My life as a conquistador

My life as a conquistador

It was cloudy, raining, and cold when I woke up this morning. I hate foul weather. So I changed into my workman’s coveralls (ideal for time travel because folks from all periods of history are always accepting of someone who can fix things) and I hopped into the time travel machine. I zipped off to April 2, 1513 and the coast of St. Augustine, Florida.

Ah, the sunshine and warmth greeted me in full. And it wasn’t during those unbearable humid and muggy months. Plus it was far enough into the past that I didn’t have to deal with loathsome tourists besieging the beach.

I pranced around on the sand, extolling the Sun about its rayful wonders, when I noticed three great sailing ships just off the coast, and a smaller boat approaching the shore. I squinted and noticed the small boat was filled with conquistadors. Sure, they were a brutal folk, known for genocide, mayhem and the spreading of disease, but when I was five, I wanted to be one.

conquistadors

I had a poster of conquistadors on my bedroom wall. My parents got it for me because I had a self-confidence problem. I used to go up to bullies in the school yard and ask them to throw my school books on the ground and then beat me up. They obliged and it made me feel special and liked. After I got the poster, I would spend hours gazing at it, emulating the eminence and strong posture of the Spanish conquerors on the beach.

I took that attitude to school one morning. With full gall I went up to the bullies and chest-bumped them. They saw in me a kindred spirit. I suggested we form a gang. They took me up on it, and we proceeded to relinquish students of their lunch money as they came into the school.

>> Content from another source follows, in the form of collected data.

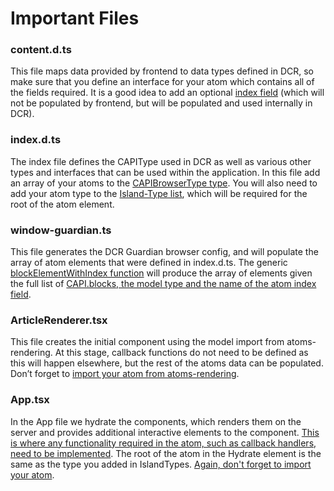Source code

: # Important Files

### content.d.ts

This file maps data provided by frontend to data types defined in DCR, so make sure that you define an interface for your atom which contains all of the fields required. It is a good idea to add an optional [index field](https://github.com/guardian/dotcom-rendering/blob/main/src/lib/content.d.ts#L21) (which will not be populated by frontend, but will be populated and used internally in DCR).

### index.d.ts

The index file defines the CAPIType used in DCR as well as various other types and interfaces that can be used within the application. In this file add an array of your atoms to the [CAPIBrowserType type](https://github.com/guardian/dotcom-rendering/blob/main/index.d.ts#L359). You will also need to add your atom type to the [Island-Type list](https://github.com/guardian/dotcom-rendering/blob/main/index.d.ts#L666), which will be required for the root of the atom element.

### window-guardian.ts

This file generates the DCR Guardian browser config, and will populate the array of atom elements that were defined in index.d.ts. The generic [blockElementWithIndex function](https://github.com/guardian/dotcom-rendering/blob/main/src/model/window-guardian.ts#L72) will produce the array of elements given the full list of [CAPI.blocks, the model type and the name of the atom index field](https://github.com/guardian/dotcom-rendering/blob/main/src/model/window-guardian.ts#L190).

### ArticleRenderer.tsx

This file creates the initial component using the model import from atoms-rendering. At this stage, callback functions do not need to be defined as this will happen elsewhere, but the rest of the atoms data can be populated. Don’t forget to [import your atom from atoms-rendering](https://github.com/guardian/dotcom-rendering/blob/main/src/web/lib/ArticleRenderer.tsx#L29).

### App.tsx

In the App file we hydrate the components, which renders them on the server and provides additional interactive elements to the component. [This is where any functionality required in the atom, such as callback handlers, need to be implemented](https://github.com/guardian/dotcom-rendering/blob/main/src/web/components/App.tsx#L430). The root of the atom in the Hydrate element is the same as the type you added in IslandTypes. [Again, don't forget to import your atom](https://github.com/guardian/dotcom-rendering/blob/main/src/web/components/App.tsx#L20).
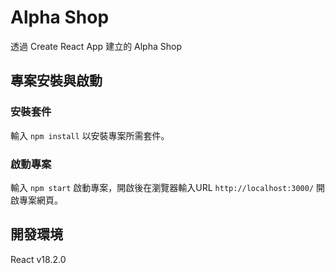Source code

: # Alpha Shop
透過 Create React App 建立的 Alpha Shop

## 專案安裝與啟動
### 安裝套件

輸入 `npm install` 以安裝專案所需套件。

### 啟動專案
輸入 `npm start` 啟動專案，開啟後在瀏覽器輸入URL `http://localhost:3000/` 開啟專案網頁。

## 開發環境
React v18.2.0
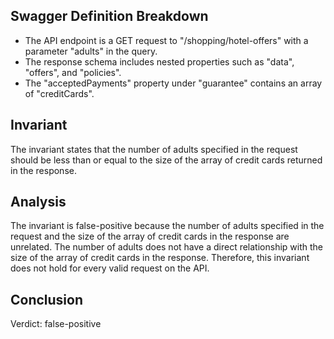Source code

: ## Swagger Definition Breakdown
- The API endpoint is a GET request to "/shopping/hotel-offers" with a parameter "adults" in the query.
- The response schema includes nested properties such as "data", "offers", and "policies".
- The "acceptedPayments" property under "guarantee" contains an array of "creditCards".

## Invariant
The invariant states that the number of adults specified in the request should be less than or equal to the size of the array of credit cards returned in the response.

## Analysis
The invariant is false-positive because the number of adults specified in the request and the size of the array of credit cards in the response are unrelated. The number of adults does not have a direct relationship with the size of the array of credit cards in the response. Therefore, this invariant does not hold for every valid request on the API.

## Conclusion
Verdict: false-positive
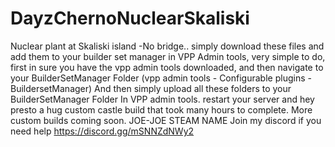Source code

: # DayzChernoNuclearSkaliski
Nuclear plant at Skaliski island -No bridge..
simply download these files and add them to your builder set manager in VPP Admin tools, very simple to do, first in sure you have the vpp admin tools downloaded, and then navigate to your BuilderSetManager Folder (vpp admin tools - Configurable plugins - BuildersetManager) And then simply upload all these folders to your BuilderSetManager Folder In VPP admin tools.
restart your server and hey presto a hug custom castle build that took many hours to complete.
More custom builds coming soon.
JOE-JOE STEAM NAME
Join my discord if you need help https://discord.gg/mSNNZdNWy2
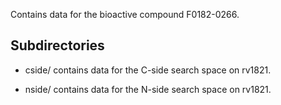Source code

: Contains data for the bioactive compound F0182-0266.

## Subdirectories

- cside/ contains data for the C-side search space on rv1821.

- nside/ contains data for the N-side search space on rv1821.

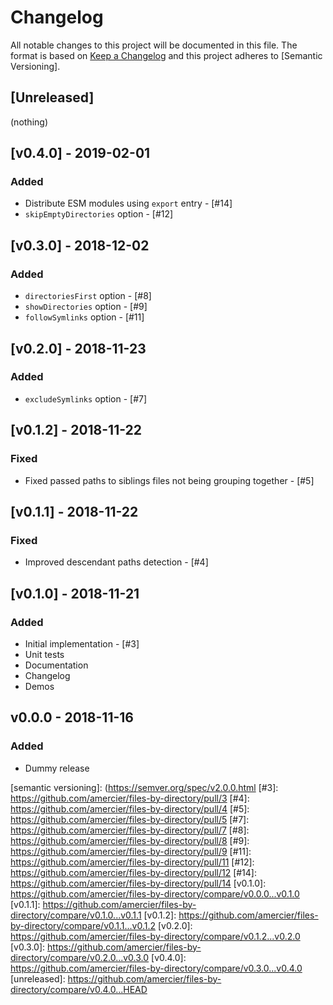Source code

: # Changelog

All notable changes to this project will be documented in this file. The format is based on
[Keep a Changelog] and this project adheres to [Semantic Versioning].

## [Unreleased]

(nothing)

## [v0.4.0] - 2019-02-01

### Added

- Distribute ESM modules using `export` entry - [#14]
- `skipEmptyDirectories` option - [#12]

## [v0.3.0] - 2018-12-02

### Added

- `directoriesFirst` option - [#8]
- `showDirectories` option - [#9]
- `followSymlinks` option - [#11]

## [v0.2.0] - 2018-11-23

### Added

- `excludeSymlinks` option - [#7]

## [v0.1.2] - 2018-11-22

### Fixed

- Fixed passed paths to siblings files not being grouping together - [#5]

## [v0.1.1] - 2018-11-22

### Fixed

- Improved descendant paths detection - [#4]

## [v0.1.0] - 2018-11-21

### Added

- Initial implementation - [#3]
- Unit tests
- Documentation
- Changelog
- Demos

## v0.0.0 - 2018-11-16

### Added

- Dummy release

[keep a changelog]: https://keepachangelog.com/en/1.0.0/
[semantic versioning]: (https://semver.org/spec/v2.0.0.html
[#3]: https://github.com/amercier/files-by-directory/pull/3
[#4]: https://github.com/amercier/files-by-directory/pull/4
[#5]: https://github.com/amercier/files-by-directory/pull/5
[#7]: https://github.com/amercier/files-by-directory/pull/7
[#8]: https://github.com/amercier/files-by-directory/pull/8
[#9]: https://github.com/amercier/files-by-directory/pull/9
[#11]: https://github.com/amercier/files-by-directory/pull/11
[#12]: https://github.com/amercier/files-by-directory/pull/12
[#14]: https://github.com/amercier/files-by-directory/pull/14
[v0.1.0]: https://github.com/amercier/files-by-directory/compare/v0.0.0...v0.1.0
[v0.1.1]: https://github.com/amercier/files-by-directory/compare/v0.1.0...v0.1.1
[v0.1.2]: https://github.com/amercier/files-by-directory/compare/v0.1.1...v0.1.2
[v0.2.0]: https://github.com/amercier/files-by-directory/compare/v0.1.2...v0.2.0
[v0.3.0]: https://github.com/amercier/files-by-directory/compare/v0.2.0...v0.3.0
[v0.4.0]: https://github.com/amercier/files-by-directory/compare/v0.3.0...v0.4.0
[unreleased]: https://github.com/amercier/files-by-directory/compare/v0.4.0...HEAD
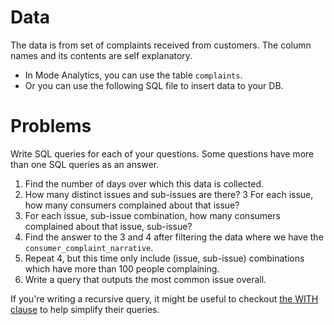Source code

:# Data

The data is from set of complaints received from customers. The column names and its contents are self explanatory.

- In Mode Analytics, you can use the table `complaints`.
- Or you can use the following SQL file to insert data to your DB.


# Problems

Write SQL queries for each of your questions. Some questions have more than one SQL queries as an answer.

1. Find the number of days over which this data is collected.
2. How many distinct issues and sub-issues are there?
3  For each issue, how many consumers complained about that issue?
4. For each issue, sub-issue combination, how many consumers complained about that issue, sub-issue?
5. Find the answer to the 3 and 4 after filtering the data where we have the `consumer_complaint_narrative`.
6. Repeat 4, but this time only include (issue, sub-issue) combinations which have more than 100 people complaining.
7. Write a query that outputs the most common issue overall.

If you're writing a recursive query, it might be useful to checkout [the WITH clause](https://stackoverflow.com/questions/12552288/sql-with-clause-example) to help simplify their queries.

That was until Principal Jipper intervened. He broke up the gang, and as I was considered the leader, I had to appear in Juvenile Court, and was subsequently sentenced to spend six months at Allworths’ Reformatory for the Criminally Promising.

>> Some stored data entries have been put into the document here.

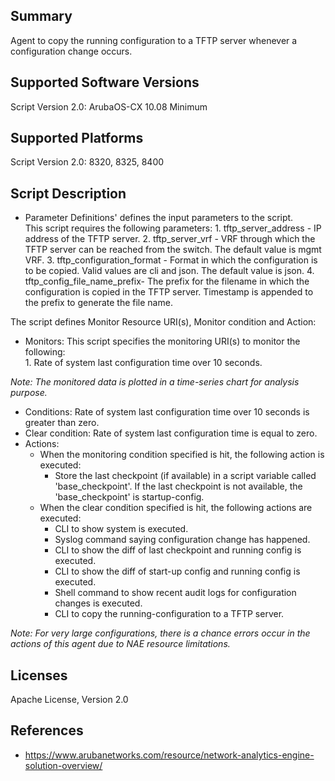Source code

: ## Summary

Agent to copy the running configuration to a TFTP server whenever a configuration change occurs.

## Supported Software Versions

Script Version 2.0: ArubaOS-CX 10.08 Minimum

## Supported Platforms

Script Version 2.0: 8320, 8325, 8400

## Script Description

- Parameter Definitions' defines the input parameters to the script.  
This script requires the following parameters:
        1. tftp_server_address - IP address of the TFTP server.
        2. tftp_server_vrf - VRF through which the TFTP server can be reached from the switch. The default value is mgmt VRF.
        3. tftp_configuration_format - Format in which the configuration is to be copied. Valid values are cli and json. The default value is json.
        4. tftp_config_file_name_prefix- The prefix for the filename in which the configuration is copied in the TFTP server. Timestamp is appended to the prefix to generate the file name.

The script defines Monitor Resource URI(s), Monitor condition and Action:

- Monitors:  This script specifies the monitoring URI(s) to monitor the following:  
        1. Rate of system last configuration time over 10 seconds.

_Note: The monitored data is plotted in a time-series chart for analysis purpose._

- Conditions:  Rate of system last configuration time over 10 seconds is greater than zero.
- Clear condition: Rate of system last configuration time is equal to zero. 
- Actions:  
    - When the monitoring condition specified is hit, the following action is executed:
        - Store the last checkpoint (if available) in a script variable called 'base_checkpoint'. If the last checkpoint is not available, the 'base_checkpoint' is startup-config.
    - When the clear condition specified is hit, the following actions are executed:
        - CLI to show system is executed.
        - Syslog command saying configuration change has happened.
        - CLI to show the diff of last checkpoint and running config is executed.
        - CLI to show the diff of start-up config and running config is executed.
        - Shell command to show recent audit logs for configuration changes is executed.
        - CLI to copy the running-configuration to a TFTP server.

_Note: For very large configurations, there is a chance errors occur in the actions
of this agent due to NAE resource limitations._

## Licenses

Apache License, Version 2.0

## References

- https://www.arubanetworks.com/resource/network-analytics-engine-solution-overview/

At Allworths, rehabilitation was brought about by having the young malcontents work long hard hours at its in-house Bromine reclamation plant. From sun-up to nightfall, me and 700 or so jackanapes would pound mounds of seaweed with rubber mallets, causing the bromine minerals to loosen and fall through the grates, into the collecting vats below.

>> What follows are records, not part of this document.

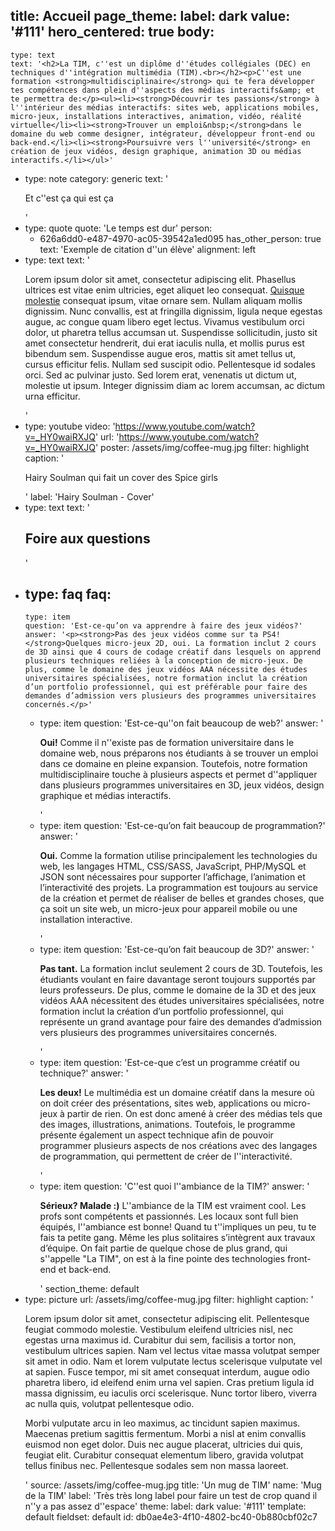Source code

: title: Accueil
page_theme:
  label: dark
  value: '#111'
hero_centered: true
body:
  -
    type: text
    text: '<h2>La TIM, c''est un diplôme d''études collégiales (DEC) en techniques d''intégration multimédia (TIM).<br></h2><p>C''est une formation <strong>multidisciplinaire</strong> qui te fera développer tes compétences dans plein d''aspects des médias interactifs&amp; et te permettra de:</p><ul><li><strong>Découvrir tes passions</strong> à l''intérieur des médias interactifs: sites web, applications mobiles, micro-jeux, installations interactives, animation, vidéo, réalité virtuelle</li><li><strong>Trouver un emploi&nbsp;</strong>dans le domaine du web comme designer, intégrateur, développeur front-end ou back-end.</li><li><strong>Poursuivre vers l''université</strong> en création de jeux vidéos, design graphique, animation 3D ou médias interactifs.</li></ul>'
  -
    type: note
    category: generic
    text: '<p>Et c''est ça qui est ça</p>'
  -
    type: quote
    quote: 'Le temps est dur'
    person:
      - 626a6dd0-e487-4970-ac05-39542a1ed095
    has_other_person: true
    text: 'Exemple de citation d''un élève'
    alignment: left
  -
    type: text
    text: '<p>Lorem ipsum dolor sit amet, consectetur adipiscing elit. Phasellus ultrices est vitae enim ultricies, eget aliquet leo consequat. <a href="https://google.com" rel="noopener noreferrer">Quisque molestie</a> consequat ipsum, vitae ornare sem. Nullam aliquam mollis dignissim. Nunc convallis, est at fringilla dignissim, ligula neque egestas augue, ac congue quam libero eget lectus. Vivamus vestibulum orci dolor, ut pharetra tellus accumsan ut. Suspendisse sollicitudin, justo sit amet consectetur hendrerit, dui erat iaculis nulla, et mollis purus est bibendum sem. Suspendisse augue eros, mattis sit amet tellus ut, cursus efficitur felis. Nullam sed suscipit odio. Pellentesque id sodales orci. Sed ac pulvinar justo. Sed lorem erat, venenatis ut dictum ut, molestie ut ipsum. Integer dignissim diam ac lorem accumsan, ac dictum urna efficitur.</p>'
  -
    type: youtube
    video: 'https://www.youtube.com/watch?v=_HY0waiRXJQ'
    url: 'https://www.youtube.com/watch?v=_HY0waiRXJQ'
    poster: /assets/img/coffee-mug.jpg
    filter: highlight
    caption: '<p>Hairy Soulman qui fait un cover des Spice girls</p>'
    label: 'Hairy Soulman - Cover'
  -
    type: text
    text: '<h2>Foire aux questions</h2>'
  -
    type: faq
    faq:
      -
        type: item
        question: 'Est-ce-qu’on va apprendre à faire des jeux vidéos?'
        answer: '<p><strong>Pas des jeux vidéos comme sur ta PS4! </strong>Quelques micro-jeux 2D, oui. La formation inclut 2 cours de 3D ainsi que 4 cours de codage créatif dans lesquels on apprend plusieurs techniques reliées à la conception de micro-jeux. De plus, comme le domaine des jeux vidéos AAA nécessite des études universitaires spécialisées, notre formation inclut la création d’un portfolio professionnel, qui est préférable pour faire des demandes d’admission vers plusieurs des programmes universitaires concernés.</p>'
      -
        type: item
        question: 'Est-ce-qu''on fait beaucoup de web?'
        answer: '<p><strong>Oui!</strong> Comme il n''existe pas de formation universitaire dans le domaine web, nous préparons nos étudiants à se trouver un emploi dans ce domaine en pleine expansion. Toutefois, notre formation multidisciplinaire touche à plusieurs aspects et permet d''appliquer dans plusieurs programmes universitaires en 3D, jeux vidéos, design graphique et médias interactifs.</p>'
      -
        type: item
        question: 'Est-ce-qu’on fait beaucoup de programmation?'
        answer: '<p><strong>Oui.</strong> Comme la formation utilise principalement les technologies du web, les langages HTML, CSS/SASS, JavaScript, PHP/MySQL et JSON sont nécessaires pour supporter l’affichage, l’animation et l’interactivité des projets. La programmation est toujours au service de la création et permet de réaliser de belles et grandes choses, que ça soit un site web, un micro-jeux pour appareil mobile ou une installation interactive.</p>'
      -
        type: item
        question: 'Est-ce-qu’on fait beaucoup de 3D?'
        answer: '<p><strong>Pas tant.</strong> La formation inclut seulement 2 cours de 3D. Toutefois, les étudiants voulant en faire davantage seront toujours supportés par leurs professeurs. De plus, comme le domaine de la 3D et des jeux vidéos AAA nécessitent des études universitaires spécialisées, notre formation inclut la création d’un portfolio professionnel, qui représente un grand avantage pour faire des demandes d’admission vers plusieurs des programmes universitaires concernés.</p>'
      -
        type: item
        question: 'Est-ce-que c’est un programme créatif ou technique?'
        answer: '<p><strong>Les deux!</strong> Le multimédia est un domaine créatif dans la mesure où on doit créer des présentations, sites web, applications ou micro-jeux à partir de rien. On est donc amené à créer des médias tels que des images, illustrations, animations. Toutefois, le programme présente également un aspect technique afin de pouvoir programmer plusieurs aspects de nos créations avec des langages de programmation, qui permettent de créer de l''interactivité.</p>'
      -
        type: item
        question: 'C''est quoi l''ambiance de la TIM?'
        answer: '<p><strong>Sérieux? Malade :)</strong> L''ambiance de la TIM est vraiment cool. Les profs sont compétents et passionnés. Les locaux sont full bien équipés, l''ambiance est bonne! Quand tu t''impliques un peu, tu te fais ta petite gang. Même les plus solitaires s’intègrent aux travaux d’équipe. On fait partie de quelque chose de plus grand, qui s''appelle "La TIM", on est à la fine pointe des technologies front-end et back-end.</p>'
    section_theme: default
  -
    type: picture
    url: /assets/img/coffee-mug.jpg
    filter: highlight
    caption: '<p>Lorem ipsum dolor sit amet, consectetur adipiscing elit. Pellentesque feugiat commodo molestie. Vestibulum eleifend ultricies nisl, nec egestas urna maximus id. Curabitur dui sem, facilisis a tortor non, vestibulum ultrices sapien. Nam vel lectus vitae massa volutpat semper sit amet in odio. Nam et lorem vulputate lectus scelerisque vulputate vel at sapien. Fusce tempor, mi sit amet consequat interdum, augue odio pharetra libero, id eleifend enim urna vel sapien. Cras pretium ligula id massa dignissim, eu iaculis orci scelerisque. Nunc tortor libero, viverra ac nulla quis, volutpat pellentesque odio.</p><p>Morbi vulputate arcu in leo maximus, ac tincidunt sapien maximus. Maecenas pretium sagittis fermentum. Morbi a nisl at enim convallis euismod non eget dolor. Duis nec augue placerat, ultricies dui quis, feugiat elit. Curabitur consequat elementum libero, gravida volutpat tellus finibus nec. Pellentesque sodales sem non massa laoreet.</p>'
    source: /assets/img/coffee-mug.jpg
    title: 'Un mug de TIM'
    name: 'Mug de la TIM'
    label: 'Très très long label pour faire un test de crop quand il n''y a pas assez d''espace'
theme:
  label: dark
  value: '#111'
template: default
fieldset: default
id: db0ae4e3-4f10-4802-bc40-0b880cbf02c7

As I stood on the shore of the beach of St. Augustine, the surf splashed over my feet, which became entangled with seaweed. I reached down and tried to pull myself free, but to no avail. I looked up to see the boat with the conquistadors had almost reached the shore. The Spanish soldiers eyed me with bad intent. I sighed and remembered an inspirational quote on a poster at the reclamation plant. It was from Antoine Jérôme Balard, the discoverer of Bromine. It said, “I did not discover bromine, rather bromine discovered me.”